BCG Enteignungsberater im Deutschen Finanzministerium

von Roland Klaus

Mit einem abenteuerlichen aber ernstgemeinten Vorschlag will die Boston Consulting Group  (BCG) die Schuldenkrise lösen: durch Enteignung der privaten Sparvermögen. Dies wurde in einer großen Analyse vorgeschlagen:  In der Studie „Back to Mesopotamia“ (Zurück nach Mesopotamien) fordern die Autoren praktisch eine Teileinteignung der Sparer, um die Schuldenkrise zu entschärfen. Insgesamt verfügen die privaten Haushalte in der Eurozone demnach über ein Vermögen von 18 Billionen EUR. Würde man ihnen ein Drittel davon abnehmen, dann wäre das Schuldenproblem gelöst.

 

Die Boston Consulting Group rechnete bis ins Detail durch, wie stark die Politiker in die privaten Vermögen der Bürger eingreifen müssten, um die Verschuldungssituation wieder auf ein erträgliches Niveau zurückzuführen (MMnews berichtete).

 

Nun wird bekannt, dass ausgerechnet ein Top-Berater von BCG künftig an einer Schlüsselstelle im Finanzministerium tätig wird. Wie unter anderem die Financial Times Deutschland schrieb,  wird Levin Holle künftig im Ministerium von Wolfgang Schäuble "wichtige Kernfragen zur Wirtschafts- und Währungskrise" vorbereiten.
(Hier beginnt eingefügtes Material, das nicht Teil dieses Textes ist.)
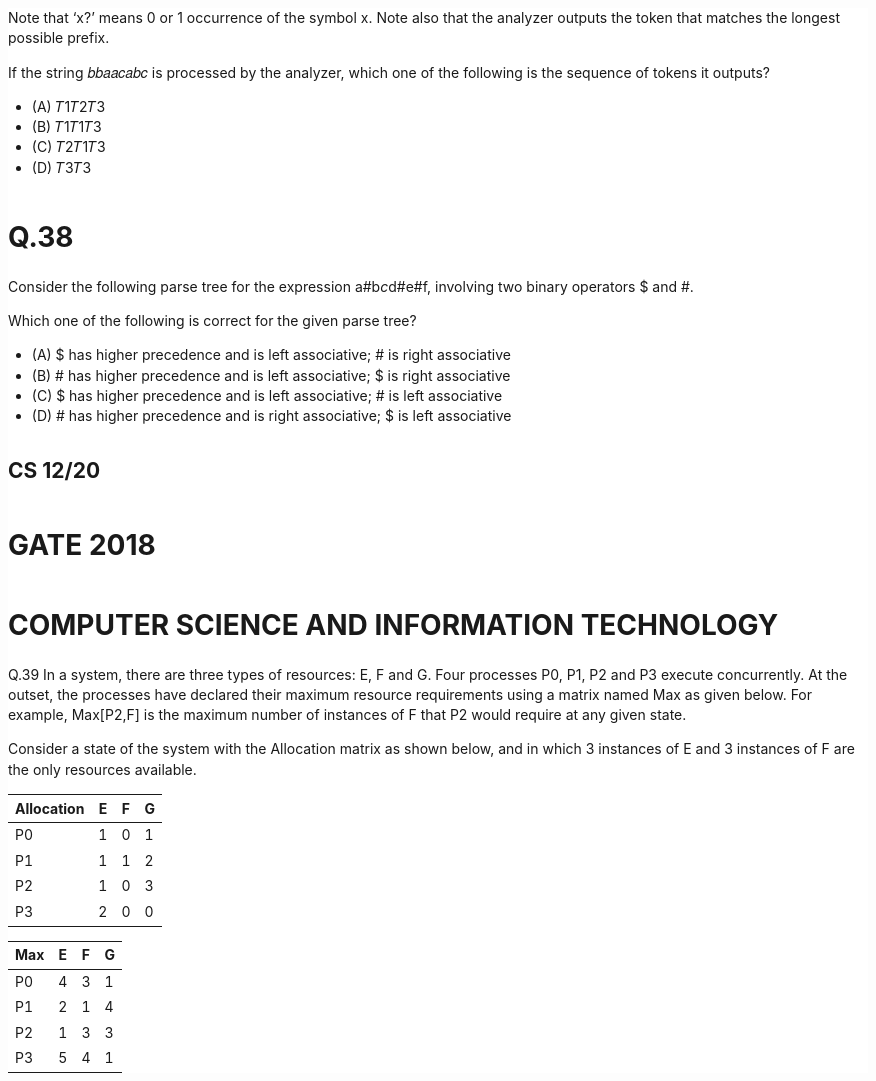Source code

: Note that ‘x?’ means 0 or 1 occurrence of the symbol x. Note also that the analyzer outputs the token that matches the longest possible prefix.

If the string 𝑏𝑏𝑎𝑎𝑐𝑎𝑏𝑐 is processed by the analyzer, which one of the following is the sequence of tokens it outputs?

- (A) 𝑇1𝑇2𝑇3
- (B) 𝑇1𝑇1𝑇3
- (C) 𝑇2𝑇1𝑇3
- (D) 𝑇3𝑇3

# Q.38

Consider the following parse tree for the expression a#b$c$d#e#f, involving two binary operators $ and #.

Which one of the following is correct for the given parse tree?

- (A) $ has higher precedence and is left associative; # is right associative
- (B) # has higher precedence and is left associative; $ is right associative
- (C) $ has higher precedence and is left associative; # is left associative
- (D) # has higher precedence and is right associative; $ is left associative

CS 12/20
---
# GATE 2018

# COMPUTER SCIENCE AND INFORMATION TECHNOLOGY

Q.39 In a system, there are three types of resources: E, F and G. Four processes P0, P1, P2 and P3 execute concurrently. At the outset, the processes have declared their maximum resource requirements using a matrix named Max as given below. For example, Max[P2,F] is the maximum number of instances of F that P2 would require at any given state.

Consider a state of the system with the Allocation matrix as shown below, and in which 3 instances of E and 3 instances of F are the only resources available.

|Allocation|E|F|G|
|---|---|---|---|
|P0|1|0|1|
|P1|1|1|2|
|P2|1|0|3|
|P3|2|0|0|

|Max|E|F|G|
|---|---|---|---|
|P0|4|3|1|
|P1|2|1|4|
|P2|1|3|3|
|P3|5|4|1|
Seltsame Zufälle hält das Leben ja manchmal parat - ob man in diesem Fall daran glaubt, sei jedem selbst überlassen.

 

Nur böse Zungen sind nun der Meinung, dass Holle damit künftig so etwas wie ein "Abteilungsleiter für Enteignungen" werden könnte. Offiziell jedenfalls ist er für Finanzmarktregulierung, das Zentralbankwesen und für die Bafin zuständig - aber auch in diesem Bereich gibt es ja einiges zu holen. Ob Holle jedoch nur für Problembanken wie die Commerzbank hilfreich sein wird, bleibt abzuwarten.

 

Pikant ist übrigens auch, dass Holle künftig angeblich nur noch ein Zehntel dessen verdienen soll, was er bislang bei BCG bekommen hat. Bei der Beratungsgesellschaft lag sein letztes Salär bei über einer Million Euro. Im Finanzministerium liegt sein künftiges Gehalt laut FTD bei 125.000 Euro. Dass es zusätzlich noch eine "Erfolgsbeteiligung" an künftigen Einnahmen des Ministeriums geben soll, ist natürlich frei erfunden und dürfte dem Hirn von Verschwörungstheoretikern entsprungen sein.